Why Don’t Canadians Revolt?

From The Leveller

In the face of inequalities and crisis, why can Canadians barely be bothered to protest? Why not revolt?

Ok, as we knock out another issue in the Leveller temporary production zone (AKA one lucky editor’s apartment), we’re just spitballing… but here are a few possible reasons:

  • The weather — You can’t fight the power in the streets if the people are inside hiding from the cold.
  • The rent is too damn high — Who has time to revolt when you’ll get fired for taking a day off work, then lose your home? (Revolution? In this economy?)
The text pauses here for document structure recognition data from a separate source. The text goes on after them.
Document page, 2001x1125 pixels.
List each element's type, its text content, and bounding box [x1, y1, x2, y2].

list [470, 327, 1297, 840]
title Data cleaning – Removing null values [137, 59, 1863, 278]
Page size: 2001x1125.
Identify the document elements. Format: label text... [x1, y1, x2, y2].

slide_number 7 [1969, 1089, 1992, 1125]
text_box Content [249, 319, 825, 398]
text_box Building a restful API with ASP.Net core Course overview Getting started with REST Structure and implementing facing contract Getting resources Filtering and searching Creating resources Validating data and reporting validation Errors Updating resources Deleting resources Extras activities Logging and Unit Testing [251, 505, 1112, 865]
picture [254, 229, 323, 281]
  • Can’t teach an old dog new tricks — Canada is a country without revolution. In fact, it’s historically defined in fact by its refusal of revolution. The nation is descended from the colonists who refused to join the American revolt against an unaccountable Crown – who were then joined by the white upper-crust Loyalists who were running away from that revolution.
  • Reactionary history – We have more experience putting down Indigenous rebellions, interning ‘foreigners,’ and persecuting Wobblies and Communists than we do revolting.
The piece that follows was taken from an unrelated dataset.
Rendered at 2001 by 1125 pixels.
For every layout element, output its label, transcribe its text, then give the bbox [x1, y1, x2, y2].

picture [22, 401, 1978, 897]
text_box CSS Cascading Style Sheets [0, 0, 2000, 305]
  • Anglo don’t speak much French — But maybe there’s something we could learn from Québéc’s and France’s long history of mass strikes and student mobilizations? There’s some sort of cultural legacy of Anglo, WASPy Calvinist conformity that we need to jettison before we can really get anywhere.
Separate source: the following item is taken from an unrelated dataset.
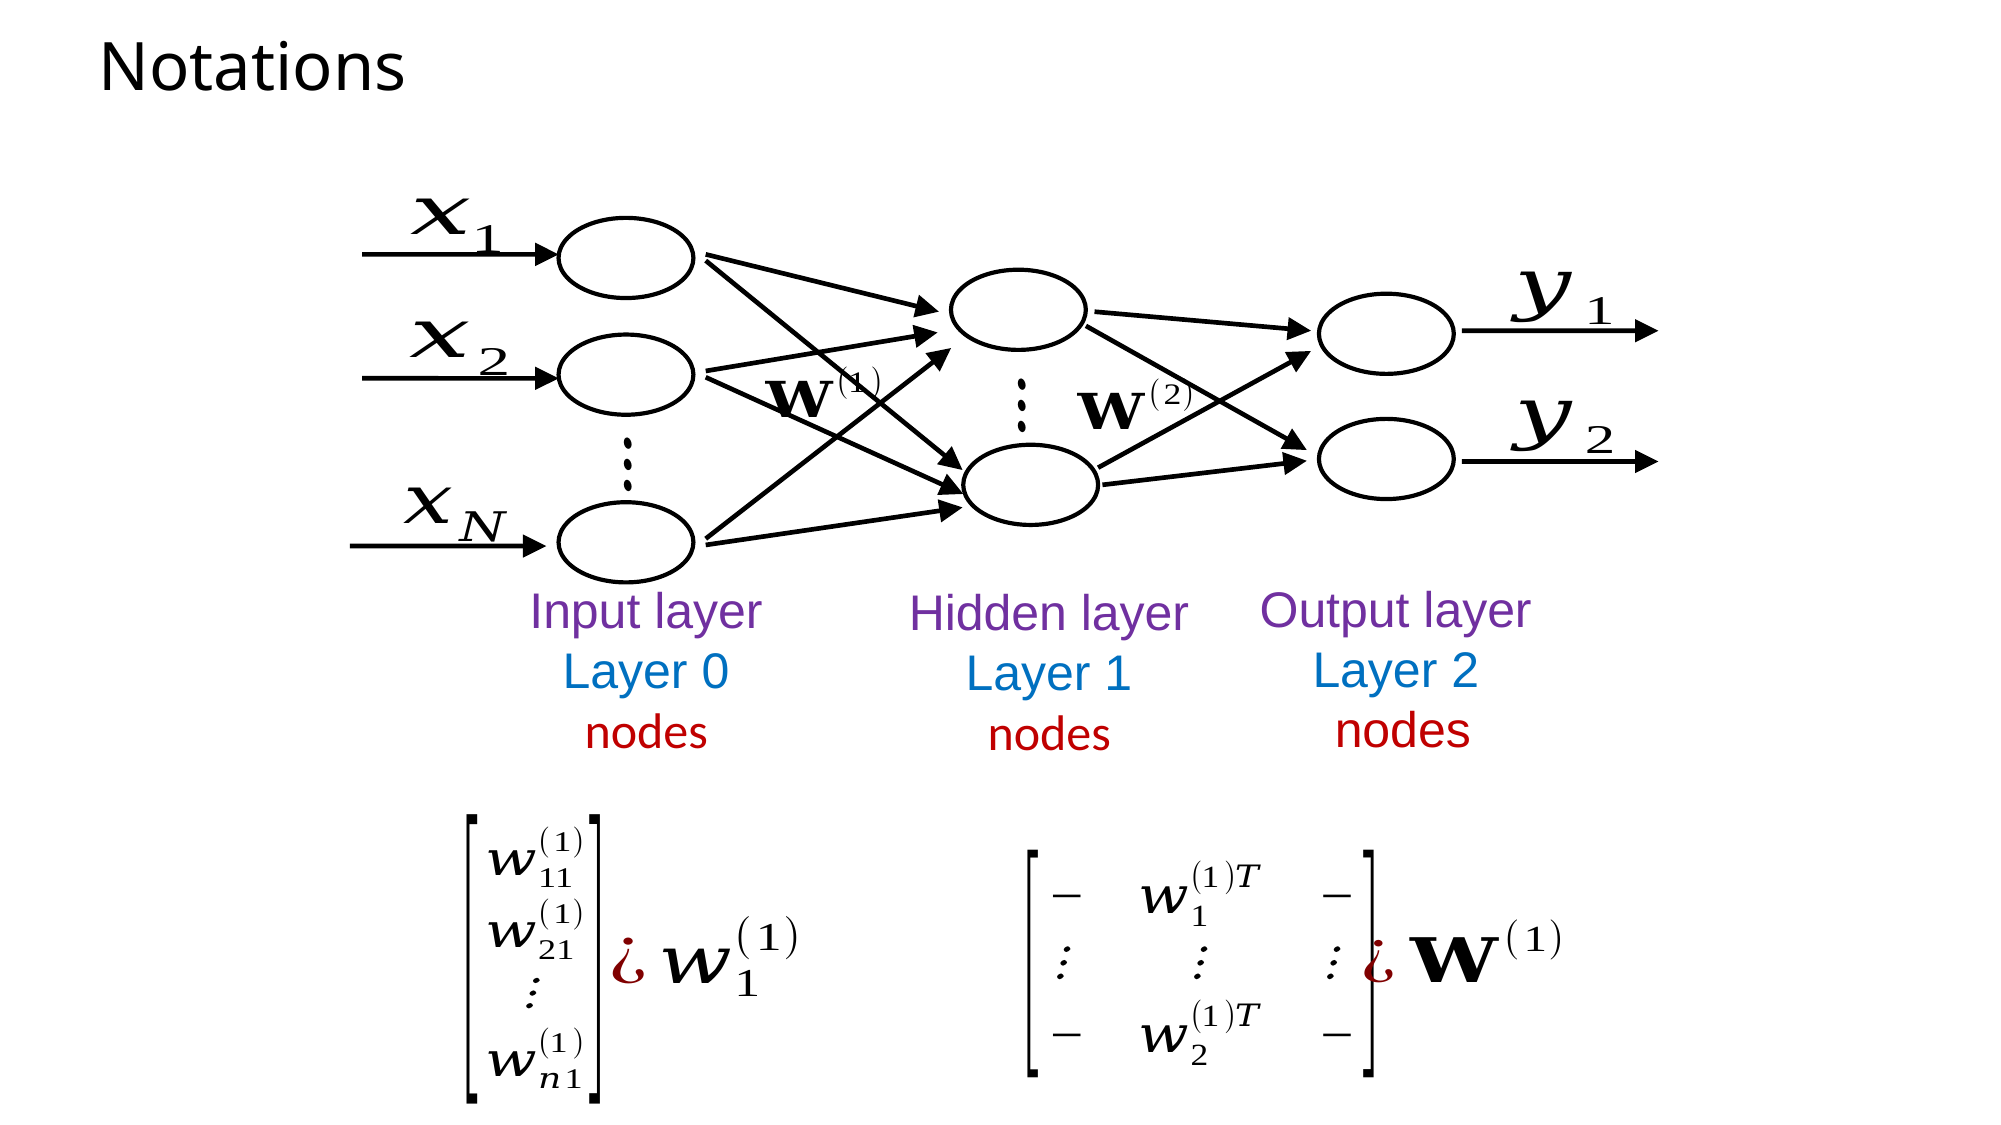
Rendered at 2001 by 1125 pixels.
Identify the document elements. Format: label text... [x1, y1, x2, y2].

title Notations [83, 24, 1895, 113]
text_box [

  • Middle class values — Most Canadians like to think of themselves as middle class, even if that doesn’t align with their actual economic status. This still says a lot about our values and aspirations, however. How can Canadians revolt when most of us think money, politics and religion aren’t appropriate topics for dinner table conversation?
  • We’re all spread out — Revolutionaries like Abdullah Öcalan and Mao Zedong had to wander the countryside for years, building support. None of them had to deal with a country as enormous as Canada, or as cold – yes, we keep coming back to this point. Building up a revolution takes a certain critical mass, which is hard to achieve with such a dispersed population. All that wilderness takes a toll on you, if the frostbite and beaver fever don’t get you first.
  • It’s unprecedented — but despite this, and despite every previous point, we say “So what? Let’s do something new.”